First I cleaned my glass with rubbing alcohol and let it dry. Then I adhered my stencil to the front of the glass on the shadow box.
Then I applied a thick even layer of etching cream on the exposed parts of the stencil. I worked in small sections and went over each section twice to get the desired thickness. I learned later that I still didn’t apply it thick enough. I’ll tell you how I fixed that later, but a word to the wise – lay it on thick! Be careful not to touch any parts of the glass with etching cream that you do not want etched.
The directions say to let dry for at least 15 minutes. I was working on some other things at the time, so mine was probably on 20-25. After that, I rinsed it off underneath running water. At first I thought it didn’t work because it looked like the etching cream was just washing away and with the glass wet, it didn’t appear that there was a design left behind on the glass. It was visible once the glass dried a little bit.

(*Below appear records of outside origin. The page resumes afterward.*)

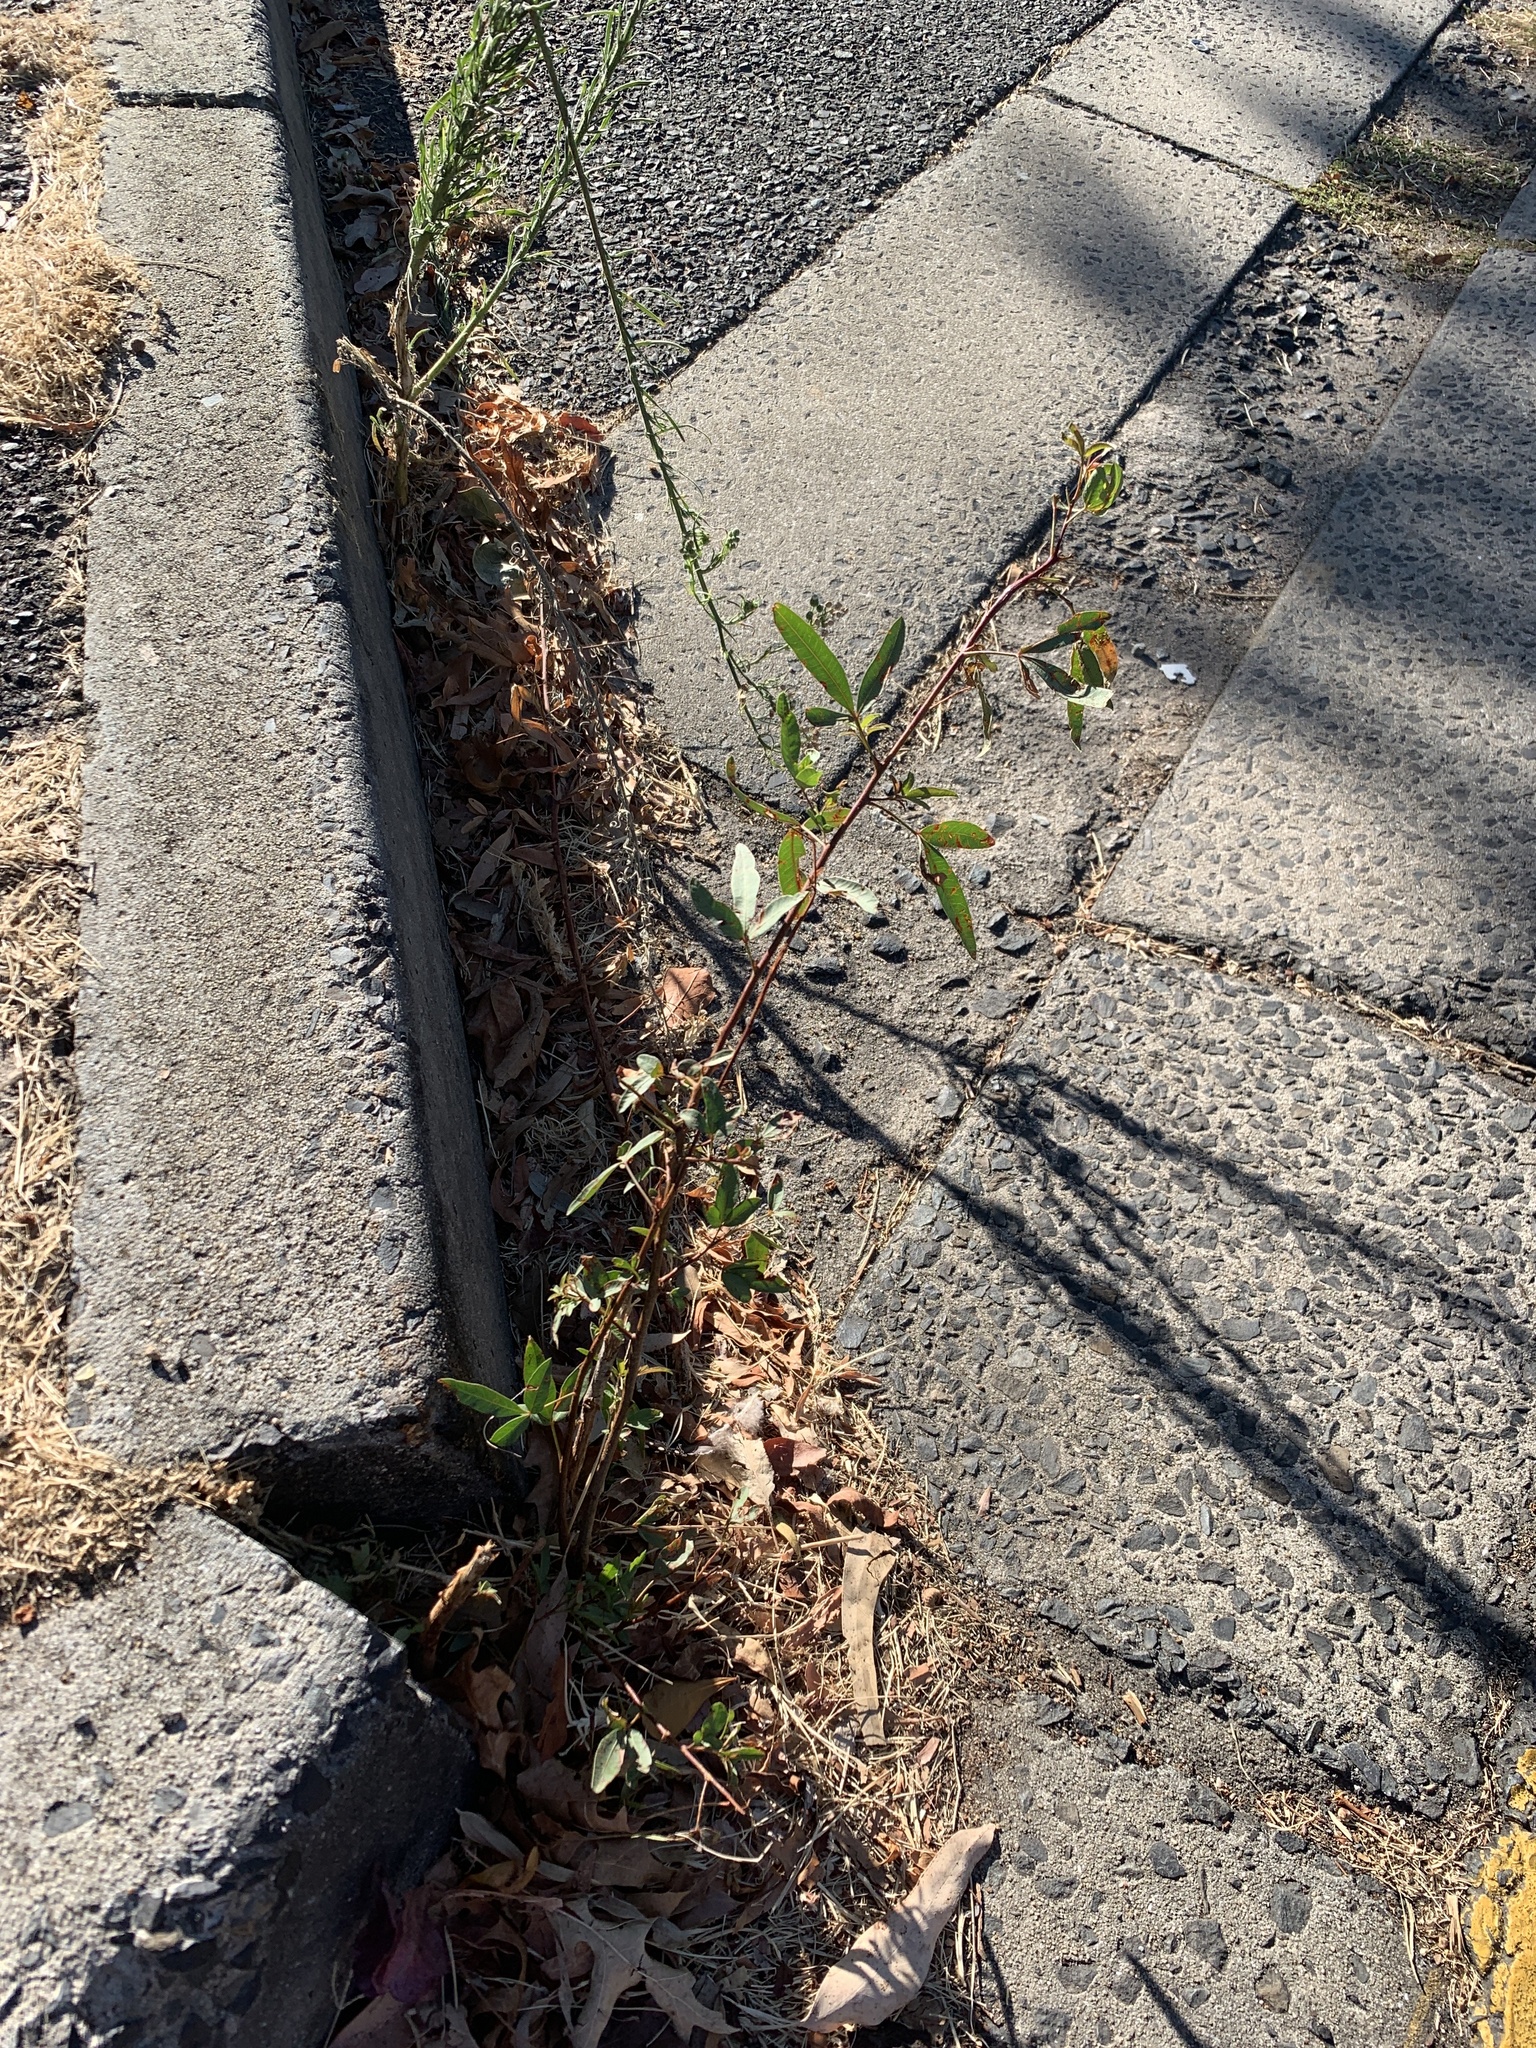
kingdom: Plantae
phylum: Tracheophyta
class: Magnoliopsida
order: Sapindales
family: Anacardiaceae
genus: Searsia
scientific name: Searsia pendulina
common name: White karee
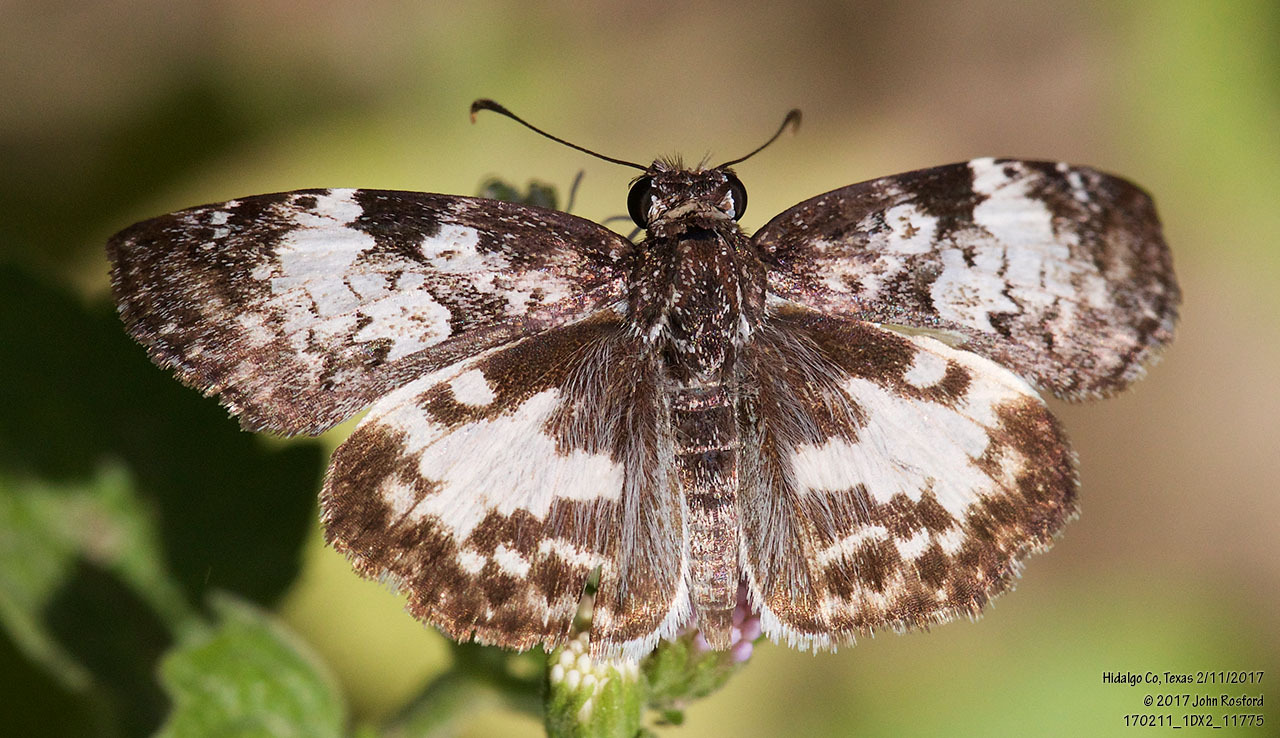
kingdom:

At this point, I took a good look at my design and noticed a few slightly uneven spots where I hadn’t gotten the cream thick enough. I decided to apply the cream again to make sure I had an even design. I did the whole design again and not just the uneven spots. It probably wasn’t necessary, but since it only took about 10 minutes to apply to my whole design, it seemed worthwhile. I let sit for 15 minutes and then rinsed again.
At this point it’s hard in pictures to see that it’s etched, but it is. Then I started to remove the stencil and was SO happy with the result.
After the stencil was completely removed, I cleaned the front with glass cleaner to get rid of any stencil residue and fingerprints. It’s really hard to tell from the pictures, but the original backing for the shadow box was just cardboard. I got a 12×12 piece of black paper and glued it to the inside.
I have two possible places I’m thinking of hanging it in our kitchen, so I’ll share some more pictures once we have it hung up.
There’s quite a bit of etching cream left, so I will be thinking about what to etch next. I think I may make some of these shadow box wine cork holders as Christmas gifts this year and maybe some monogram wine glasses to go with them. Maybe some ornaments. You haven’t seen the last etching project from me!